犠牲者の生前の姿を明らかにすることで、何気ない日常が突然奪われてしまった悲劇がよりいっそう際立つのかもしれません。



本作は、ある意味では、そういう犠牲者の日常を掘り起こす作業を、より徹底して描き出そうとした作品なのかもしれません。

「5時11分」に発生した出来事がどういうものだったのかはともかく、そこに至る過程で、その出来事に関わった人たちがどのような時間を過ごしていたのか。
彼らがどういう人物で、何を見て、何を感じていたのか。

「5時11分」までの11分間、彼らは確かにそこで生きていました。

少しばかりエキセントリックで常軌を逸した人物もいましたが、大半は、どうということもなく犬と散歩していたり、ホットドッグを買い食いしていたり、川辺で絵を描いていたり、というごく普通の人たちです。

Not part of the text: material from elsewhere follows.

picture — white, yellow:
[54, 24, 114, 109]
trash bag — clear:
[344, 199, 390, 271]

あるいは、翌日に結婚を控えた息子とその父親だったり、映画監督とその作品のオーディションを受ける女優だったり。

あるいは、ホテルの外壁を修理するためにゴンドラでぶら下がる作業員だったり、その作業員の休憩時間に合わせて部屋に忍び込む交際相手だったり、場末の質屋に強盗に入ったら首吊りしている店主を発見してしまったり、自宅で産気づいた女性のレスキューに行ったら通路が塞がれていたり錯乱して暴れている男性がいてレスキューに手こずったり。

ありふれた日常というには少しばかり特殊な事例もありそうですが、かといって、現実的には皆無なわけではなく、街のどこかしらでもしかしたら起こっているかもしれないような、日常を逸脱しない程度の非日常。

特別なことなどありません。



推理もので殺人事件が起こったときに、たまたまその場に居ただけで無関係な人たちのプライベートがとばっちりで明るみになるようなものです。

特別なことなど何もない、ごくごく普通の人たちが、たまたまとある出来事に巻き込まれてしまっただけでしかありません。

しかし、そのごく普通の人たちのごく普通の日常が、唐突に終焉を迎えてしまう、奪い取られてしまう。
その落差、高低差こそが悲劇なのかもしれません。

悲しみは途切れた未来ではなく、なんて歌詞もありますが、やはり未来が途切れたこと自体もまた悲しみではあるのです。


意味ありげに挿入されていた「空に浮かぶ黒い点」についてはよくわかりませんでした。

轟音を立てて空に浮かぶアレがミスリードだったのも驚いたというか拍子抜けというか。